**What you have to do:** The reply should consist of one number, the count of lines below in which the word "убирать" appears.

_____

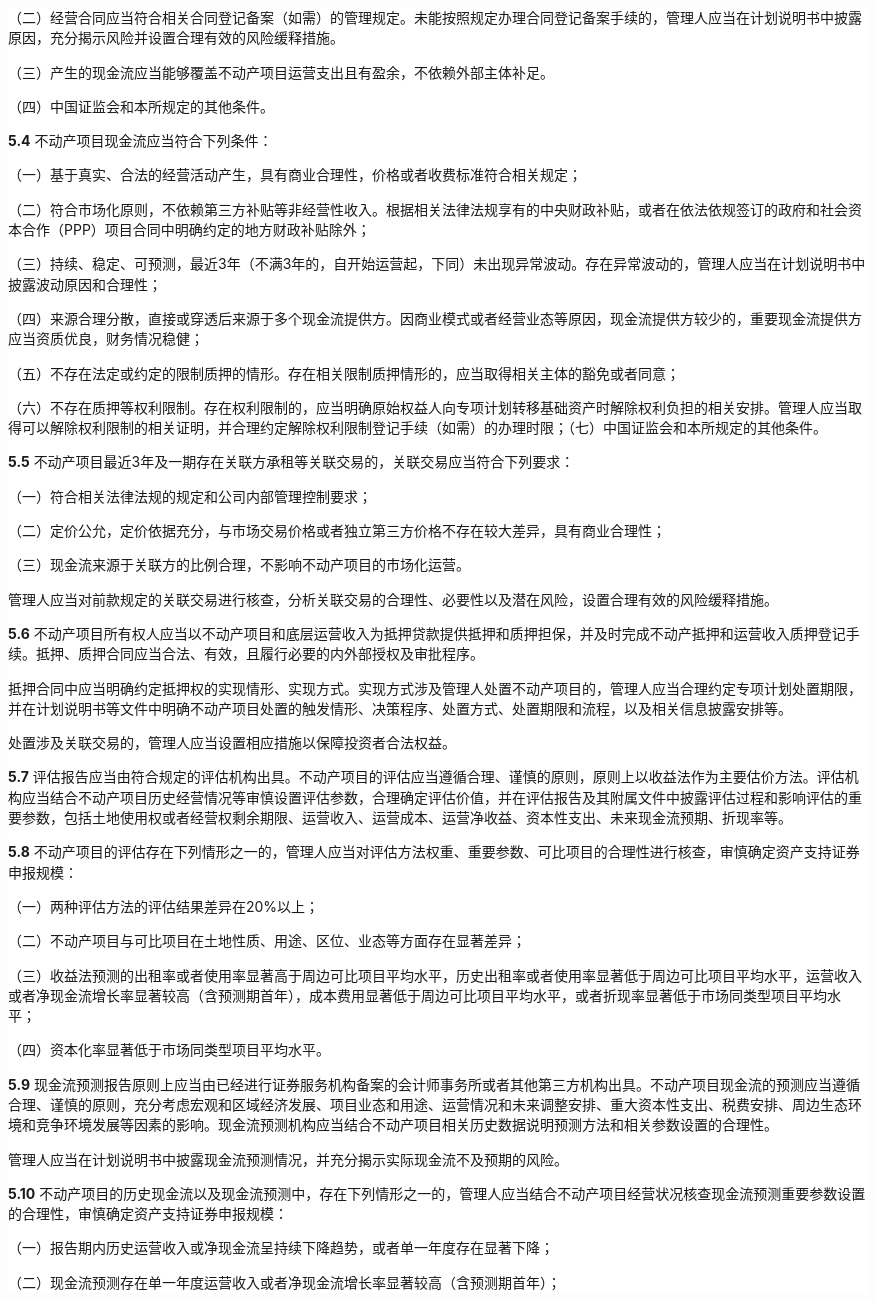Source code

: （二）经营合同应当符合相关合同登记备案（如需）的管理规定。未能按照规定办理合同登记备案手续的，管理人应当在计划说明书中披露原因，充分揭示风险并设置合理有效的风险缓释措施。

（三）产生的现金流应当能够覆盖不动产项目运营支出且有盈余，不依赖外部主体补足。

（四）中国证监会和本所规定的其他条件。

**5.4** 不动产项目现金流应当符合下列条件：

（一）基于真实、合法的经营活动产生，具有商业合理性，价格或者收费标准符合相关规定；

（二）符合市场化原则，不依赖第三方补贴等非经营性收入。根据相关法律法规享有的中央财政补贴，或者在依法依规签订的政府和社会资本合作（PPP）项目合同中明确约定的地方财政补贴除外；

（三）持续、稳定、可预测，最近3年（不满3年的，自开始运营起，下同）未出现异常波动。存在异常波动的，管理人应当在计划说明书中披露波动原因和合理性；

（四）来源合理分散，直接或穿透后来源于多个现金流提供方。因商业模式或者经营业态等原因，现金流提供方较少的，重要现金流提供方应当资质优良，财务情况稳健；

（五）不存在法定或约定的限制质押的情形。存在相关限制质押情形的，应当取得相关主体的豁免或者同意；

（六）不存在质押等权利限制。存在权利限制的，应当明确原始权益人向专项计划转移基础资产时解除权利负担的相关安排。管理人应当取得可以解除权利限制的相关证明，并合理约定解除权利限制登记手续（如需）的办理时限；（七）中国证监会和本所规定的其他条件。

**5.5** 不动产项目最近3年及一期存在关联方承租等关联交易的，关联交易应当符合下列要求：

（一）符合相关法律法规的规定和公司内部管理控制要求；

（二）定价公允，定价依据充分，与市场交易价格或者独立第三方价格不存在较大差异，具有商业合理性；

（三）现金流来源于关联方的比例合理，不影响不动产项目的市场化运营。

管理人应当对前款规定的关联交易进行核查，分析关联交易的合理性、必要性以及潜在风险，设置合理有效的风险缓释措施。

**5.6** 不动产项目所有权人应当以不动产项目和底层运营收入为抵押贷款提供抵押和质押担保，并及时完成不动产抵押和运营收入质押登记手续。抵押、质押合同应当合法、有效，且履行必要的内外部授权及审批程序。

抵押合同中应当明确约定抵押权的实现情形、实现方式。实现方式涉及管理人处置不动产项目的，管理人应当合理约定专项计划处置期限，并在计划说明书等文件中明确不动产项目处置的触发情形、决策程序、处置方式、处置期限和流程，以及相关信息披露安排等。

处置涉及关联交易的，管理人应当设置相应措施以保障投资者合法权益。

**5.7** 评估报告应当由符合规定的评估机构出具。不动产项目的评估应当遵循合理、谨慎的原则，原则上以收益法作为主要估价方法。评估机构应当结合不动产项目历史经营情况等审慎设置评估参数，合理确定评估价值，并在评估报告及其附属文件中披露评估过程和影响评估的重要参数，包括土地使用权或者经营权剩余期限、运营收入、运营成本、运营净收益、资本性支出、未来现金流预期、折现率等。

**5.8** 不动产项目的评估存在下列情形之一的，管理人应当对评估方法权重、重要参数、可比项目的合理性进行核查，审慎确定资产支持证券申报规模：

（一）两种评估方法的评估结果差异在20%以上；

（二）不动产项目与可比项目在土地性质、用途、区位、业态等方面存在显著差异；

（三）收益法预测的出租率或者使用率显著高于周边可比项目平均水平，历史出租率或者使用率显著低于周边可比项目平均水平，运营收入或者净现金流增长率显著较高（含预测期首年），成本费用显著低于周边可比项目平均水平，或者折现率显著低于市场同类型项目平均水平；

（四）资本化率显著低于市场同类型项目平均水平。

**5.9** 现金流预测报告原则上应当由已经进行证券服务机构备案的会计师事务所或者其他第三方机构出具。不动产项目现金流的预测应当遵循合理、谨慎的原则，充分考虑宏观和区域经济发展、项目业态和用途、运营情况和未来调整安排、重大资本性支出、税费安排、周边生态环境和竞争环境发展等因素的影响。现金流预测机构应当结合不动产项目相关历史数据说明预测方法和相关参数设置的合理性。

管理人应当在计划说明书中披露现金流预测情况，并充分揭示实际现金流不及预期的风险。

**5.10** 不动产项目的历史现金流以及现金流预测中，存在下列情形之一的，管理人应当结合不动产项目经营状况核查现金流预测重要参数设置的合理性，审慎确定资产支持证券申报规模：

（一）报告期内历史运营收入或净现金流呈持续下降趋势，或者单一年度存在显著下降；

（二）现金流预测存在单一年度运营收入或者净现金流增长率显著较高（含预测期首年）；
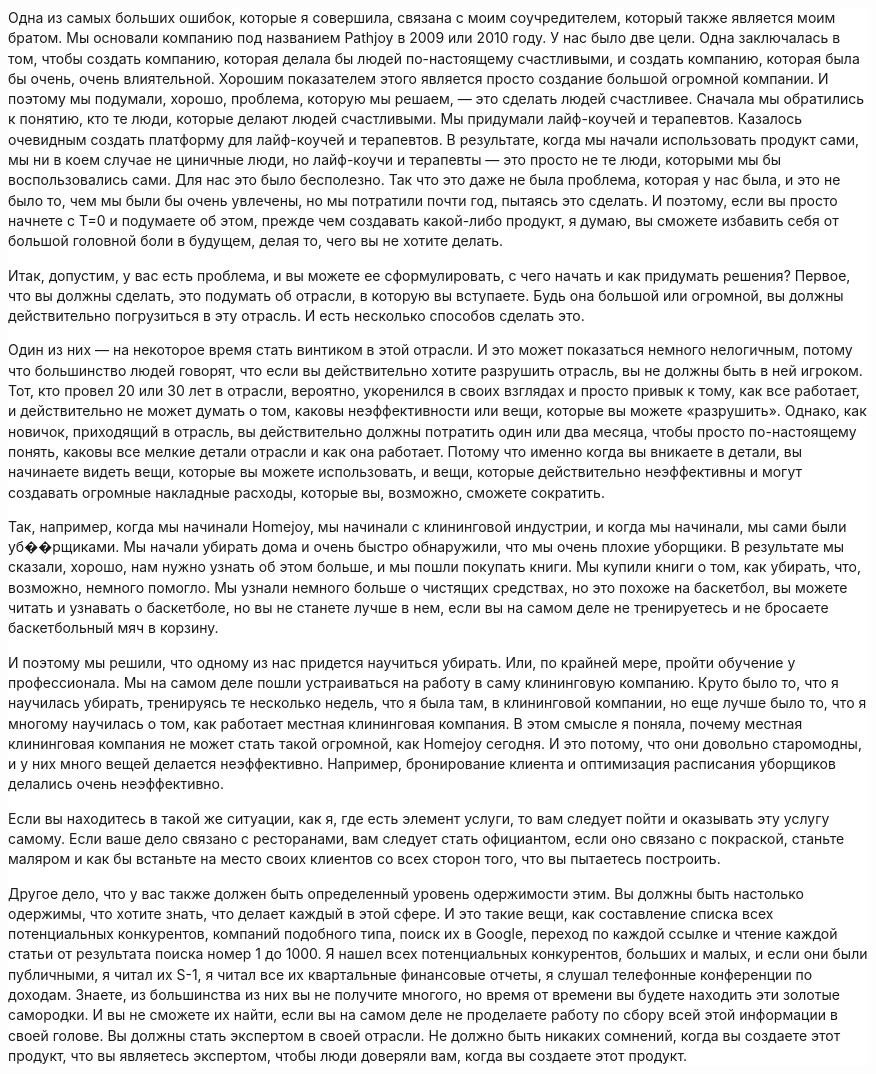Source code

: Одна из самых больших ошибок, которые я совершила, связана с моим соучредителем, который также является моим братом. Мы основали компанию под названием Pathjoy в 2009 или 2010 году. У нас было две цели. Одна заключалась в том, чтобы создать компанию, которая делала бы людей по-настоящему счастливыми, и создать компанию, которая была бы очень, очень влиятельной. Хорошим показателем этого является просто создание большой огромной компании. И поэтому мы подумали, хорошо, проблема, которую мы решаем, — это сделать людей счастливее. Сначала мы обратились к понятию, кто те люди, которые делают людей счастливыми. Мы придумали лайф-коучей и терапевтов. Казалось очевидным создать платформу для лайф-коучей и терапевтов. В результате, когда мы начали использовать продукт сами, мы ни в коем случае не циничные люди, но лайф-коучи и терапевты — это просто не те люди, которыми мы бы воспользовались сами. Для нас это было бесполезно. Так что это даже не была проблема, которая у нас была, и это не было то, чем мы были бы очень увлечены, но мы потратили почти год, пытаясь это сделать. И поэтому, если вы просто начнете с T=0 и подумаете об этом, прежде чем создавать какой-либо продукт, я думаю, вы сможете избавить себя от большой головной боли в будущем, делая то, чего вы не хотите делать.

Итак, допустим, у вас есть проблема, и вы можете ее сформулировать, с чего начать и как придумать решения? Первое, что вы должны сделать, это подумать об отрасли, в которую вы вступаете. Будь она большой или огромной, вы должны действительно погрузиться в эту отрасль. И есть несколько способов сделать это.

Один из них — на некоторое время стать винтиком в этой отрасли. И это может показаться немного нелогичным, потому что большинство людей говорят, что если вы действительно хотите разрушить отрасль, вы не должны быть в ней игроком. Тот, кто провел 20 или 30 лет в отрасли, вероятно, укоренился в своих взглядах и просто привык к тому, как все работает, и действительно не может думать о том, каковы неэффективности или вещи, которые вы можете «разрушить». Однако, как новичок, приходящий в отрасль, вы действительно должны потратить один или два месяца, чтобы просто по-настоящему понять, каковы все мелкие детали отрасли и как она работает. Потому что именно когда вы вникаете в детали, вы начинаете видеть вещи, которые вы можете использовать, и вещи, которые действительно неэффективны и могут создавать огромные накладные расходы, которые вы, возможно, сможете сократить.

Так, например, когда мы начинали Homejoy, мы начинали с клининговой индустрии, и когда мы начинали, мы сами были уб��рщиками. Мы начали убирать дома и очень быстро обнаружили, что мы очень плохие уборщики. В результате мы сказали, хорошо, нам нужно узнать об этом больше, и мы пошли покупать книги. Мы купили книги о том, как убирать, что, возможно, немного помогло. Мы узнали немного больше о чистящих средствах, но это похоже на баскетбол, вы можете читать и узнавать о баскетболе, но вы не станете лучше в нем, если вы на самом деле не тренируетесь и не бросаете баскетбольный мяч в корзину.

И поэтому мы решили, что одному из нас придется научиться убирать. Или, по крайней мере, пройти обучение у профессионала. Мы на самом деле пошли устраиваться на работу в саму клининговую компанию. Круто было то, что я научилась убирать, тренируясь те несколько недель, что я была там, в клининговой компании, но еще лучше было то, что я многому научилась о том, как работает местная клининговая компания. В этом смысле я поняла, почему местная клининговая компания не может стать такой огромной, как Homejoy сегодня. И это потому, что они довольно старомодны, и у них много вещей делается неэффективно. Например, бронирование клиента и оптимизация расписания уборщиков делались очень неэффективно.

Если вы находитесь в такой же ситуации, как я, где есть элемент услуги, то вам следует пойти и оказывать эту услугу самому. Если ваше дело связано с ресторанами, вам следует стать официантом, если оно связано с покраской, станьте маляром и как бы встаньте на место своих клиентов со всех сторон того, что вы пытаетесь построить.

Другое дело, что у вас также должен быть определенный уровень одержимости этим. Вы должны быть настолько одержимы, что хотите знать, что делает каждый в этой сфере. И это такие вещи, как составление списка всех потенциальных конкурентов, компаний подобного типа, поиск их в Google, переход по каждой ссылке и чтение каждой статьи от результата поиска номер 1 до 1000. Я нашел всех потенциальных конкурентов, больших и малых, и если они были публичными, я читал их S-1, я читал все их квартальные финансовые отчеты, я слушал телефонные конференции по доходам. Знаете, из большинства из них вы не получите многого, но время от времени вы будете находить эти золотые самородки. И вы не сможете их найти, если вы на самом деле не проделаете работу по сбору всей этой информации в своей голове. Вы должны стать экспертом в своей отрасли. Не должно быть никаких сомнений, когда вы создаете этот продукт, что вы являетесь экспертом, чтобы люди доверяли вам, когда вы создаете этот продукт.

_____

**Written answer:** 2